На многих кораблях у Бадьина были старые друзья и приятели. Некоторые из них служили раньше под началом мичмана, считали себя его учениками и, несмотря на его строгость и требовательность, любили старого моряка, привязались к нему. Как только кому-нибудь из них случалось получить увольнение на берег, он непременно «заплывал» и в домик Бадьина. Здесь всегда встречали с распростертыми объятиями: каждый моряк считался почетным гостем.
Сегодня, в очередной воскресный день, сюда «заплыл» давнишний приятель Бадьина главный старшина Петр Ключарев. Как и Бадьин, он уже давно закончил свой срок действительной службы в Военно-Морском Флоте, но не захотел расстаться с любимым делом. На рукаве его форменки красовались два золотых шеврона. Они означали, что главный старшина уже два пятилетия несет свою «вахту» сверх положенного срока.
Бадьина и Ключарева связывала многолетняя совместная служба на кораблях, участие в походах и боях, любовь к морю. Оба они были ревностными служаками, поборниками дисциплины и уставного порядка. Оба они нашли в морской службе свое жизненное призвание и о другой профессии и не помышляли.

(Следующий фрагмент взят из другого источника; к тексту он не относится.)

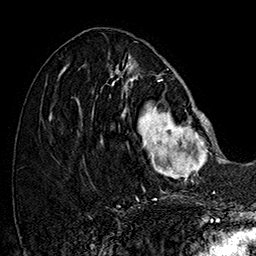
Breast MRI (dynamic contrast-enhanced), one axial slice. Slice 65 of 160 in the series (ordered by position). Cropped to one breast. Dynamic contrast-enhanced series, time point 2 of 7 at this slice position (early post-contrast). 1.5 T. TE 2.8 ms, TR 5.4 ms. 1 mm slice thickness. 256 × 256 image matrix. Female patient.
Structures marked on this image (semi-automatic segmentation, software-assisted and operator-edited):
- enhancing-tissue mask used for the functional tumour volume (all voxels passing the contrast-enhancement thresholds inside the analysis volume; usually the tumour): bounding box [x1, y1, x2, y2] px = [101, 77, 215, 182]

Ключарев был вдовцом. Его жену и трехлетнего сынишку во время войны гитлеровцы сожгли в сарае вместе с группой колхозников, обвиненных в помощи партизанам. Об этом страшном злодеянии Ключарев узнал незадолго до окончания войны. Потеряв семью, Ключарев так и остался одиноким, «неприкаянным», как иногда, в минуту грусти, говорил он о самом себе.
Еще сильнее привязался он к кораблю, к его людям, считая корабль своим домом, а молодых матросов — «сынками». А когда его одолевали воспоминания о жене и сыне, когда тянуло к семье и домашнему уюту, он приходил к Бадьиным, где чувствовал себя не только желанным гостем, а другом и братом, полноправным членом семьи.
В доме Бадьиных существовал даже «ключаревский уголок». Здесь стояла койка, накрытая серым матросским одеялом, над ней, прибитая к стене, висела фотокарточка, на которой был снят Петр Ключарев в момент, когда командир корабля поздравлял его с награждением орденом боевого Красного Знамени. Рядом — фотоснимок жены и сына.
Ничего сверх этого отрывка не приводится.